• **Excerpt**

----

Power = EI = voltage x current. The voltage is generally held constant, with alternating voltage having an equivalent direct voltage called the RMS, or root mean square voltage. In North America, we use 120 volts AC. So, if I’m driving a 100 watt light bulb, I am delivering 120 volts @ 0.83 amps. That only tells you the number of charges flowing per second at a fixed voltage, or the rate of work being done.
None of this tells you what the total energy expended is in one hour. The time factor comes in when you calculate the ‘energy’ used over a time frame, which is watts x time. Energy has a time component but power is a rate of doing work.
Energy is measured in watt-hours or kilowatt-hours which is pretty much the same as watts per hour. I looked up the Wiki article on insolation and I think they are out to lunch with their description of power and energy. Then again, I’m just a skeptical scumbag.
Gordon Robertson says
Louis Hissink re permanent magnets…”But one fact is clear, to generate a magnetic field we need electricity….”
Louis…the magnetism in a permanent magnet is apparently due to the motion of the electrons about the nucleus in ferromagnetic material. In any orbiting body, there is a centripital force between the orbiting body and the focus, directed toward the focus, like someone swinging a ball of a string. The string pulls in on the ball, which is a centripital force as opposed to a centrifugal force which would point out the way.
The orbiting electrons spin on an axis, in an similar analogy to the Earth spinning on its axis. As they spin, they form a magnetic dipole which tends to add to the centripital force and oppose any external magnetic field. In ferromagnetic material, billions of atoms exist in domains in which the dipole momentums from the electrons add together. The domains are normally in a random order, but when an external magnetic field is applied, they align.
You’re right about magnetic fields requiring electricity because electrons are electricity and they cause the magnetic dipoles that form the permanent magnet. There is a distinction, however, between charges acting as point charges and those under the influence of an electric field, which produce ordered currents. Under those conditions, a current encountering a magnetic field will create an electromagnet.
I found it interesting that charges create an electric field but there is no equivalent magnetic charge. It is being sought but so far it’s either elusive or it isn’t there. We have a long way to go in the understanding of nature.
BTW…about the eye and light (electromagnetic wave). The only way an eye can work is if it has a water base. It has to pass light frequencies and the resistance to those frequencies increases something like 10 million times on either side of the visible light spectrum. I can’t bring myself to accept this all happened by a fluke. I am not hinting at a religious explanation, just that we have no idea what is going on or where we came from. We also have no idea how light signals get translated by the brain from an electrochemical form to a form of intelligence.
Louis Hissink says
Gordon,
Thanks for that technical explanation about magnetism at the atomic scale – and indeed we know so very little!

----

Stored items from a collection
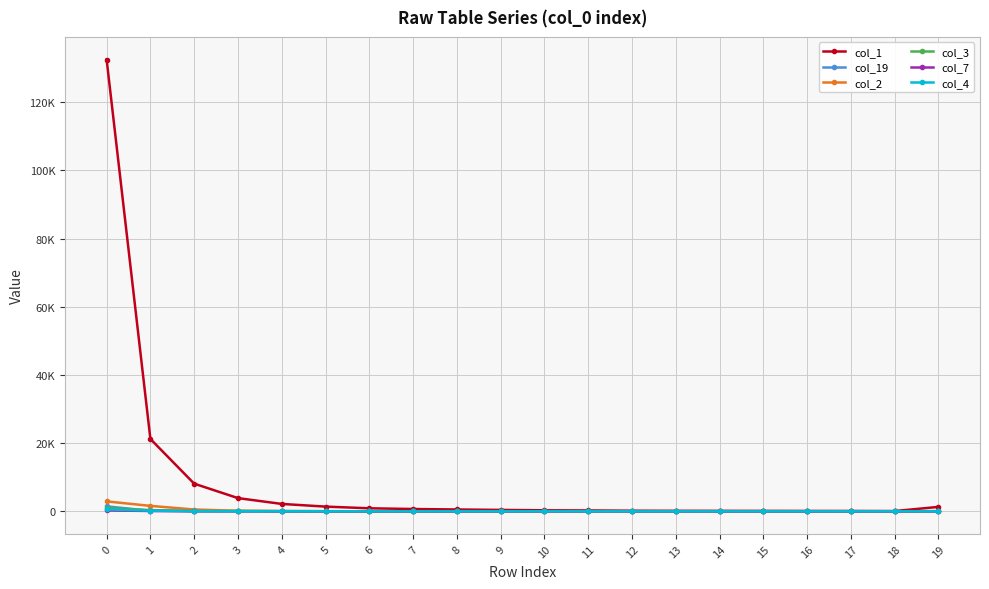

Does the chart have visible grid lines?

Yes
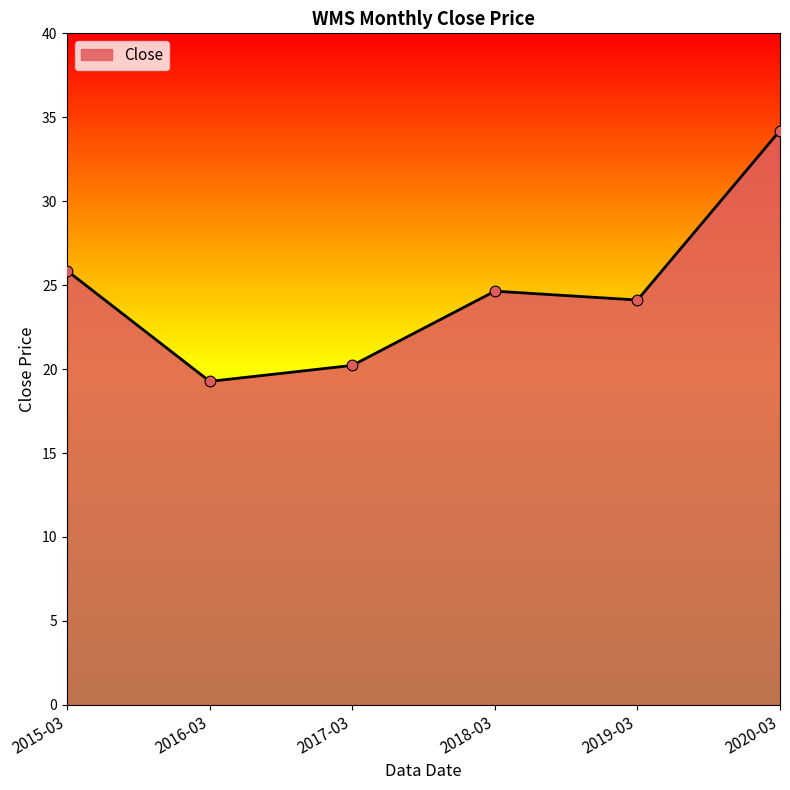

Which has a higher value, 2020-03 or 2017-03?

2020-03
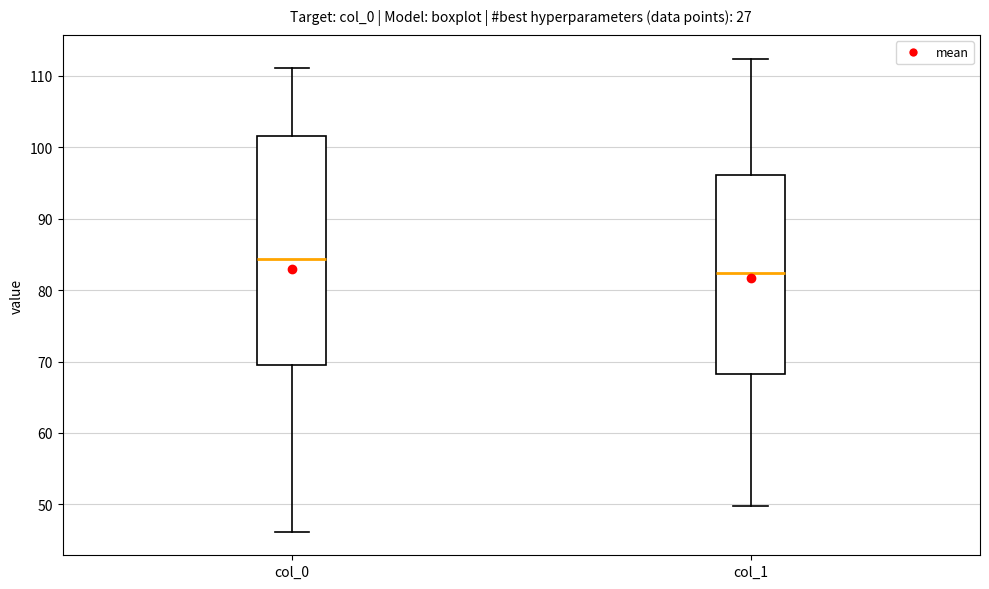

Which box's median line is the lowest?

col_1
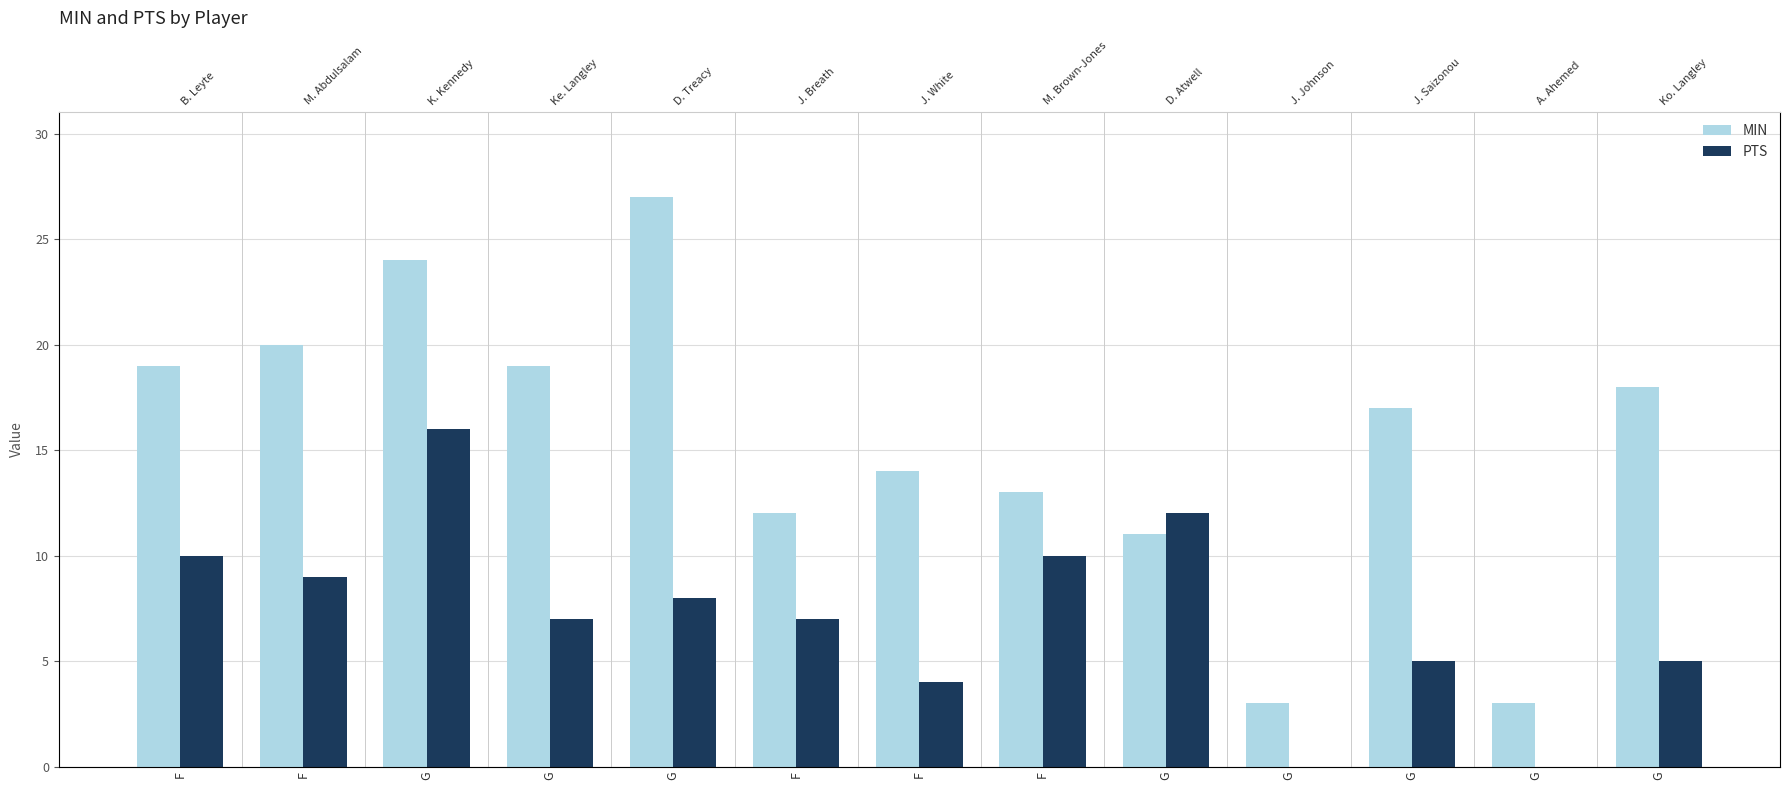

Where is PTS nearest to the value 8?

G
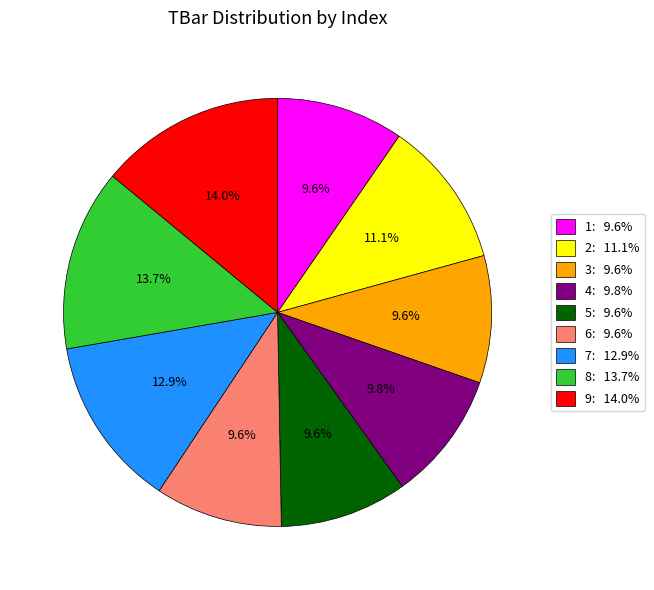

Is there a majority slice in this chart?

No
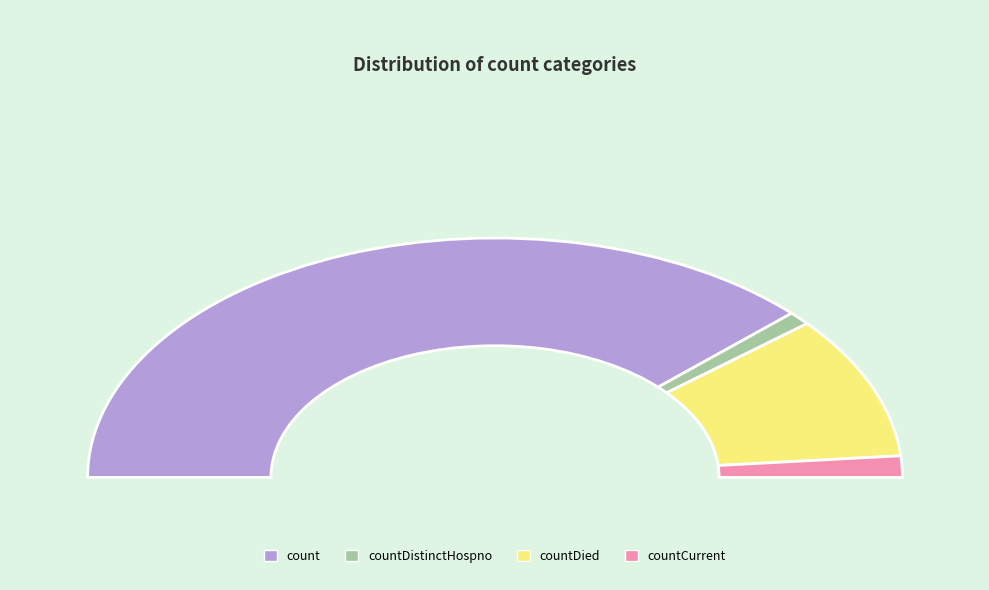

Is there any slice that represents more than half of the pie?

Yes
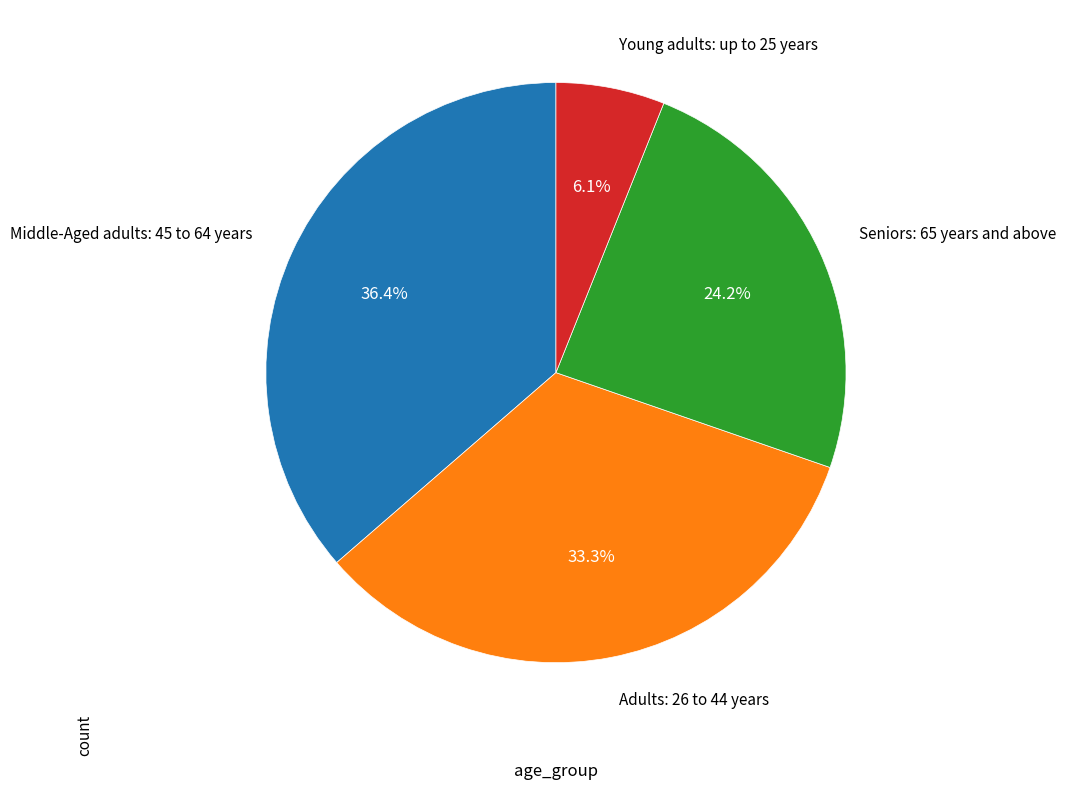

How much of the chart is everything except Young adults: up to 25 years?

93.9%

----

• **Directions**
1 - In the excerpt on power and magnetism, find the part that opens with the words containing "The orbiting electrons" and closes with "applied, they align.". Set that part down word for word.
2 - Shorten the paragraph of the excerpt on power and magnetism that begins "The orbiting electrons spin on an axis", keeping its main facts.

• **Answer set**
1 -
The orbiting electrons spin on an axis, in an similar analogy to the Earth spinning on its axis. As they spin, they form a magnetic dipole which tends to add to the centripital force and oppose any external magnetic field. In ferromagnetic material, billions of atoms exist in domains in which the dipole momentums from the electrons add together. The domains are normally in a random order, but when an external magnetic field is applied, they align.

2 - Orbiting electrons spin on an axis, somewhat as the Earth does. This spin forms a magnetic dipole that tends to add to the inward pull toward the nucleus and to oppose any outside magnetic field. In ferromagnetic material, billions of atoms sit in domains where the electrons' dipole momentums add together. These domains are normally in random order but line up when an external magnetic field is applied.